The key differences between these two types of families should be the money they can earn in the unit of time. It is the opportunity cost for those tow types of families to do the laundry.


For the second discussion question, my answer is: the value of the particular item and the cost of washing it are the factors that might influence my decision.
According to the article, American washing machines are not good for clothes, of course I will send the expensive clothes to the service. For example, there is a $1,000 dollar value dress, and it is cost $10 to make the service wash it for me, and I can wear it 100 times before it is wore out.
If I wash it at home, say, it cost $2 to wash it every single time, but I can only wear it 10 times before it is wore out or broken by the washing machine. That is, if I send the dress to the service to wash after every time I wore it, it costs $20 for each time I wear it [($10*100+$1,000)/100=$20], but it cost $102 for each time if I wash it at home. If $1,000 is not a big deal for you, then think about it in this way: if you wash the dress at home, after 10 times wash, you through it away, but you still need another dress which likes it and also cost for $1,000 because you need this kind of dress for 100 times. Therefore, you need 10 dresses for 100 times, and that is $1,000*10 = $10,000, and total washing cost is $2*10*100 = $2,000, so total cost is $12,000. It is easy to see that it’s way more expensive to do so.
However, I will wash a $10 value clothes at home.


They are both efficient, in my point of view.
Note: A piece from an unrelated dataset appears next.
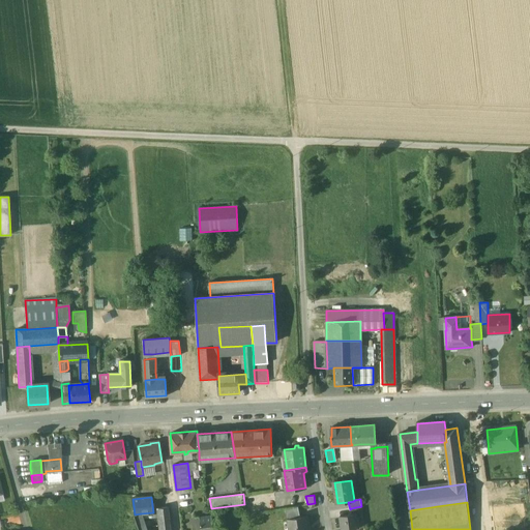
[(298,506),(286,508),(288,519),(300,517),(298,506)]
The situation in Europe is different from it in the US. European washing machines use less water, and it is also smaller and washing clothes in a soft way and keeping clothes in good shapes for a longer time. It is efficient for European because clothes cost more there. For Americans, they believe in “time is money”; therefore, to save time is the goal for them to use the washing machines that take less time. Even the machines are not as good for clothes as those in Europe, but the clothes are cheaper in the US. Also, they may want to save time from doing laundry to work and make more money.